- [Complete the following]
A. For each statement, say yes or no depending on whether the Ray job submission demo below agrees with it, and quote the exact words from the demo that decide it. (i) The demo imports Cluster, ClusterConfiguration and TokenAuthentication from codeflare_sdk. (ii) If no authentication object is used, the SDK checks the in-cluster config before the default kubeconfig. (iii) The authentication object sets skip_tls to False.
B. Carry on the Ray job submission demo below from where it stops, not the records after it.

- [Text section]

In this demo we will go over the basics of the Ray Job Submission Client in the SDK

In [None]:
# Import pieces from codeflare-sdk
from codeflare_sdk import Cluster, ClusterConfiguration, TokenAuthentication

In [7]:
# Create authentication object for user permissions
# IF unused, SDK will automatically check for default kubeconfig, then in-cluster config
# KubeConfigFileAuthentication can also be used to specify kubeconfig path manually
auth = TokenAuthentication(
    token = "sha256~KAuGVI_ujl_uq57sVrOtMUN8VuNjbO00FG6P-vbhv2A",
    server = "https://api.demo-01-rhsys.wzhlab.top:6443",
    skip_tls= True
)
auth.login()



'Logged into https://api.demo-01-rhsys.wzhlab.top:6443'

Here, we want to define our cluster by specifying the resources we require for our batch workload. Below, we define our cluster object (which generates a corresponding RayCluster).

- [Entries provided]
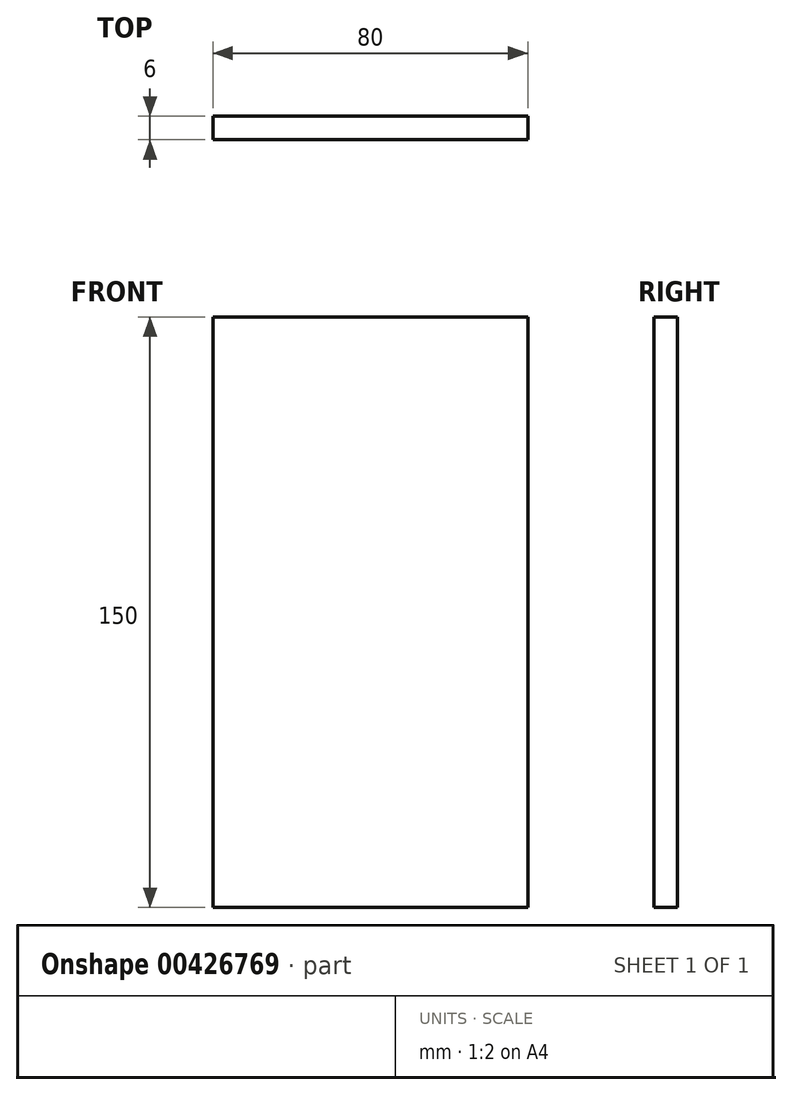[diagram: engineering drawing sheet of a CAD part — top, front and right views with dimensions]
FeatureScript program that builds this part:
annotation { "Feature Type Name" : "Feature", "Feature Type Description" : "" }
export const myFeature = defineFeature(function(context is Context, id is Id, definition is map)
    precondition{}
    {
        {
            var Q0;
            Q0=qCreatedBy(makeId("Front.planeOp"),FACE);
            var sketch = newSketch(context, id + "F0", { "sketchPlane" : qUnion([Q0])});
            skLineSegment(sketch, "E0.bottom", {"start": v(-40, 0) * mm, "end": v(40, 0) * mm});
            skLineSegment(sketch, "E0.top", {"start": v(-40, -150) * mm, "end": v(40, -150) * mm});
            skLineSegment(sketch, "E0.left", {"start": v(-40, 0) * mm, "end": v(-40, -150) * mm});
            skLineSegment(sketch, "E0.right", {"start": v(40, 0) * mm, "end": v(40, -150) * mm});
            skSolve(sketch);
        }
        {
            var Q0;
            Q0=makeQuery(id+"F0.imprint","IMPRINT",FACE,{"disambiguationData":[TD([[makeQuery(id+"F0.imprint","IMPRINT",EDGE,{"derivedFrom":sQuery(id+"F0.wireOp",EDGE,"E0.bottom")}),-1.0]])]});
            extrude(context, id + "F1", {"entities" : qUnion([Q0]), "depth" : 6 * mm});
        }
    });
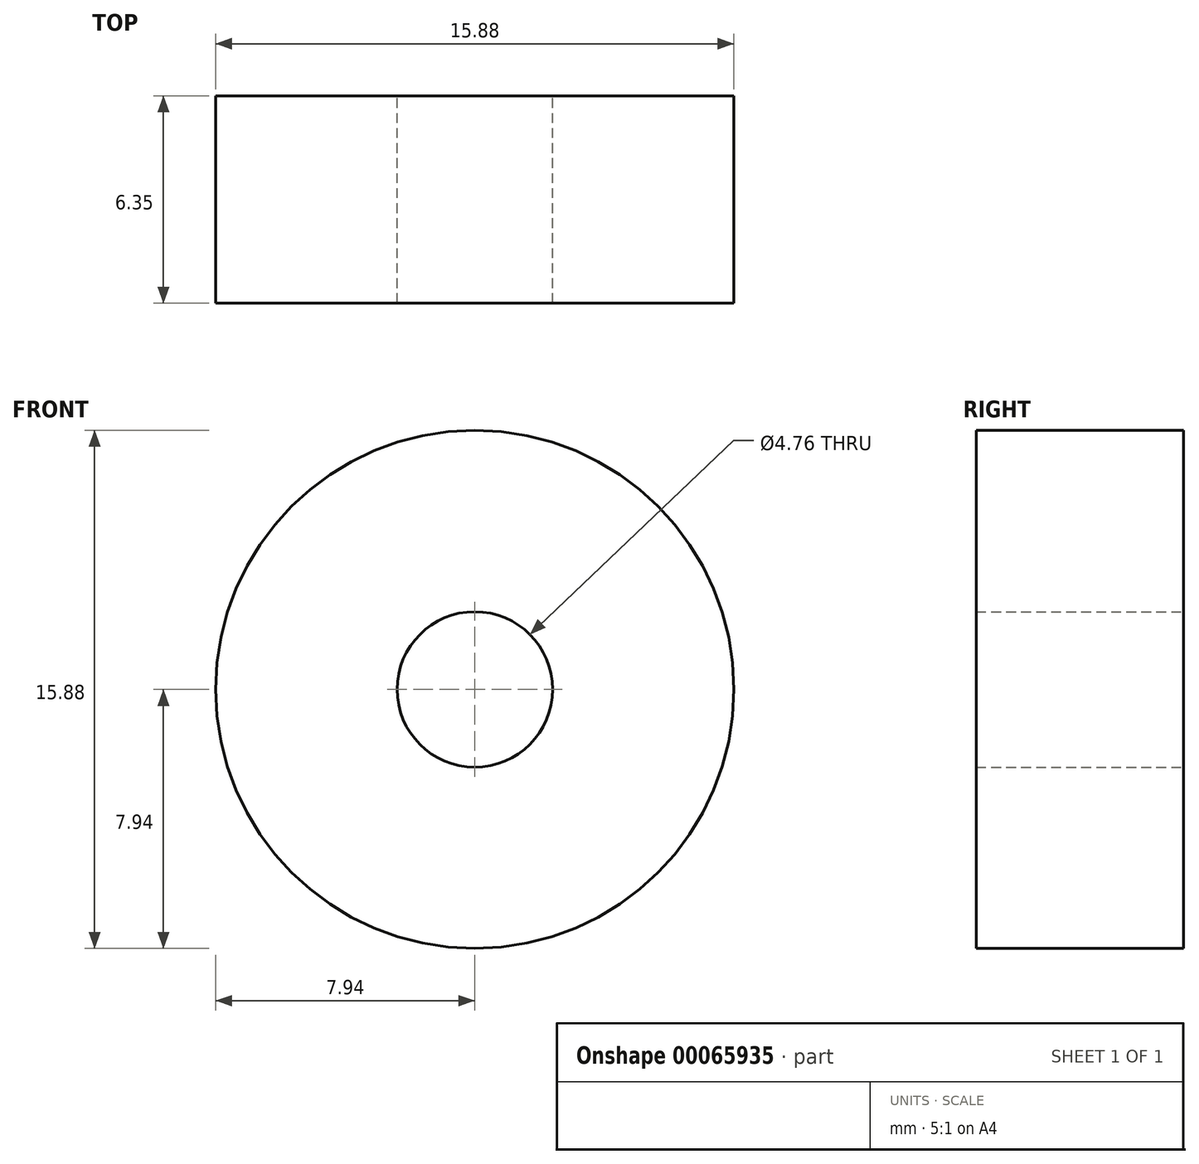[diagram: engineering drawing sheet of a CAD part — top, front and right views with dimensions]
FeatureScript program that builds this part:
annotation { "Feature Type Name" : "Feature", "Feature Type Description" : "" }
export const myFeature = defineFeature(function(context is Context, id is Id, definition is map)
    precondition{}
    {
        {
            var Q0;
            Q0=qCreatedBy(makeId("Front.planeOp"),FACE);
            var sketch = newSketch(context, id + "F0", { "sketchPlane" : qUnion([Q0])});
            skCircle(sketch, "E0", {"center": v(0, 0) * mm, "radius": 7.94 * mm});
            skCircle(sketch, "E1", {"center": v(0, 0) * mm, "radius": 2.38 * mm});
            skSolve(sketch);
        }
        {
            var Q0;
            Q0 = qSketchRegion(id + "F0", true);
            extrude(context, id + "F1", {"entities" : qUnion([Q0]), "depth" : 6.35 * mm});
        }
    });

- [Task-by-task outputs]
A.
(i) Yes: "from codeflare_sdk import Cluster, ClusterConfiguration, TokenAuthentication"
(ii) No: "SDK will automatically check for default kubeconfig, then in-cluster config"
(iii) No: "skip_tls= True"

B.
NOTE: The default images used by the CodeFlare SDK for creating a RayCluster resource depend on the installed Python version:

- For Python 3.9: 'quay.io/modh/ray:2.35.0-py39-cu121'
- For Python 3.11: 'quay.io/modh/ray:2.35.0-py311-cu121'

If you prefer to use a custom Ray image that better suits your needs, you can specify it in the image field to override the default.

In [8]:
# Create and configure our cluster object
# The SDK will try to find the name of your default local queue based on the annotation "kueue.x-k8s.io/default-queue": "true" unless you specify the local queue manually below
cluster = Cluster(ClusterConfiguration(
    name='jobtest',
    head_cpu_requests=1,
    head_cpu_limits=1,
    head_memory_requests=4,
    head_memory_limits=4,
    head_extended_resource_requests={'nvidia.com/gpu':0}, # For GPU enabled workloads set the head_extended_resource_requests and worker_extended_resource_requests
    worker_extended_resource_requests={'nvidia.com/gpu':0},
    num_workers=2,
    worker_cpu_requests='250m',
    worker_cpu_limits=1,
    worker_memory_requests=4,
    worker_memory_limits=4,
    image="quay.io/wangzheng422/qimgs:llama-factory-ray-20241226-v01", # Optional Field 
    write_to_file=False, # When enabled Ray Cluster yaml files are written to /HOME/.codeflare/resources 
    # local_queue="local-queue-name" # Specify the local queue manually
))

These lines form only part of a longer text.